Source: Interactive Brokers. Past performance is not indicative of future returns.

Those behaviors are not out of the ordinary.  Over the past few years, we have written countless times about the propensity of equity traders to buy dips and chase rallies.  Indeed, the post-shutdown enthusiasm seemed a bit much, considering that stock investors had not been particularly perturbed by the shutdown itself nor its effects, but given the propensity for traders to pounce on any positive story, the move was not completely out of character.  Yet there seems to be a different feeling to the tape.  I wouldn’t say yet that we’ve fully flipped to “sell rallies” mode, but there are signs that at least for now, we have moved to a more balanced approach, where a nimbler stance of buying dips and selling rallies is more tactically sensible.

The chart below shows some of the subtle changes that bring me to that opinion.  First, the most recent short-term high for SPX is below the all-time high set late last month.  That’s not a big deal in itself, at least as long as we don’t meaningfully take out either the 6631 low from earlier this month or the 50-day moving average, but neither seems assured – especially with SPX riding along that trendline in recent days.  (We were below the 50-day’s 6708 level when I typed this.)  SPX has also been flirting more with the lower end, or even the middle, of its 10-day trading channel than the upper end, and the MACD indicator is pointing in the wrong direction.  None of these points to a major trend change, since the longer-term moving averages are still pointing higher, but the relentless rise seems to be taking a break for now.

SPX, 6-Month Daily Candles, with 10-day Bollinger Bands, 50-Day Moving Average (blue), 100-Day Moving Average (yellow), and 12-26-9 MACD (bottom)

SPX, 6-Month Daily Candles, with 10-day Bollinger Bands, 50-Day Moving Average (blue), 100-Day Moving Average (yellow), and 12-26-9 MACD (bottom)

Source: Interactive Brokers. Past performance is not indicative of future returns.

Importantly, there are signs of profit-taking in key market bellwethers.  We learned that Softbank exited its stake in NVDA last week, and that Viking Global Investors (among others) were reported today to have done so as well.  NVDA has been a key driver of this rally, and if major investors are taking profits in this key name ahead of its Wednesday earnings report, that should cause us to rethink the extent to which the AI-driven rally might need a pause. .

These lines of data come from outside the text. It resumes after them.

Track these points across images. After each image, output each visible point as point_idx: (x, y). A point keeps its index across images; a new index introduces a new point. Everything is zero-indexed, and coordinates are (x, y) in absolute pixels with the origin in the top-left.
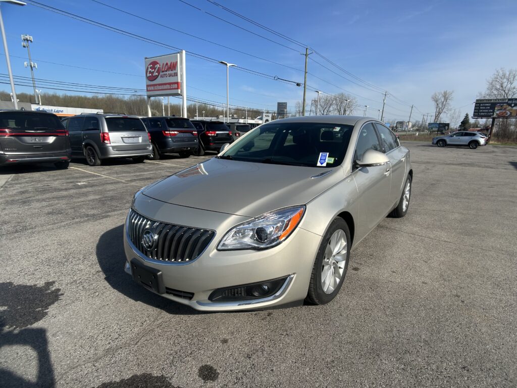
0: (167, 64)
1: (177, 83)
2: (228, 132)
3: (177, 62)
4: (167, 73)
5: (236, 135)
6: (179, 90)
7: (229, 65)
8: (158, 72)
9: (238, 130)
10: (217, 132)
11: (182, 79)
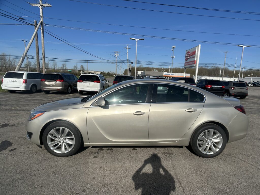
0: (192, 52)
1: (195, 61)
2: (221, 86)
3: (196, 51)
4: (192, 56)
5: (231, 89)
6: (195, 64)
7: (244, 47)
8: (189, 56)
9: (234, 86)
10: (213, 86)
11: (197, 59)
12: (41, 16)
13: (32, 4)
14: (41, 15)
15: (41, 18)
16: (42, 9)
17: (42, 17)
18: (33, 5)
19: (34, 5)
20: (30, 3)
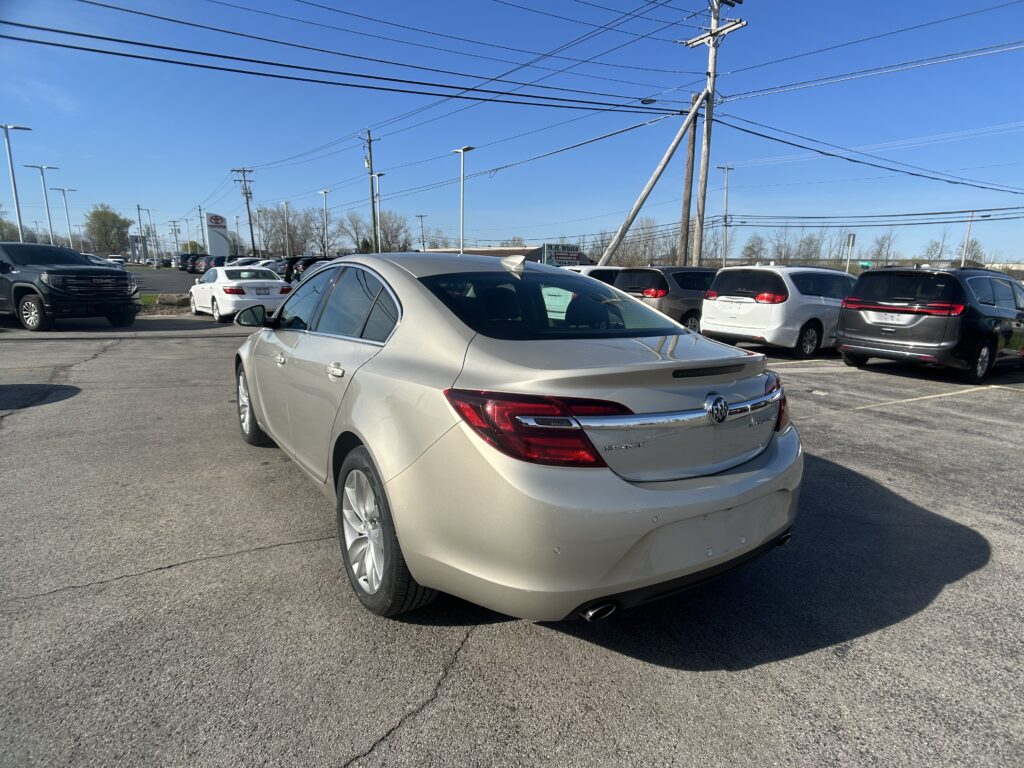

I must admit that I missed a “tell” recently.  A few weeks ago, I was asked to speak at a crypto conference in Stamford, CT.  I expected to be the “grumpy dad” who warned about paying premia for crypto treasury companies to a room full of young, eager believers.  Instead, I was around the median age.  That should have been a big “tell”, that the young crypto natives were replaced by a bunch of latecomers who viewed crypto as a portfolio tool, not as a specific source of value.  Those investors, many of whom were retirees or near-retirees, would be far less willing to HODL (hold on for dear life) than exit when the prospects shifted. 

Thus, if the speculative fervor that has driven so much of the recent investing climate is taking a break, so might the relentless character of the recent leg of the rally.  We’ll know a whole lot more after we hear from the likes of NVDA and Walmart (WMT) later this week.  Thursday will be the key day of reckoning, since those will bring not only the aforementioned earnings (NVDA post-close Wednesday, WMT pre-open Thursday), but also an overdue Payrolls report that morning.  Until then, let’s see if the dip buyers, rally sellers, or nimble traders remain in control.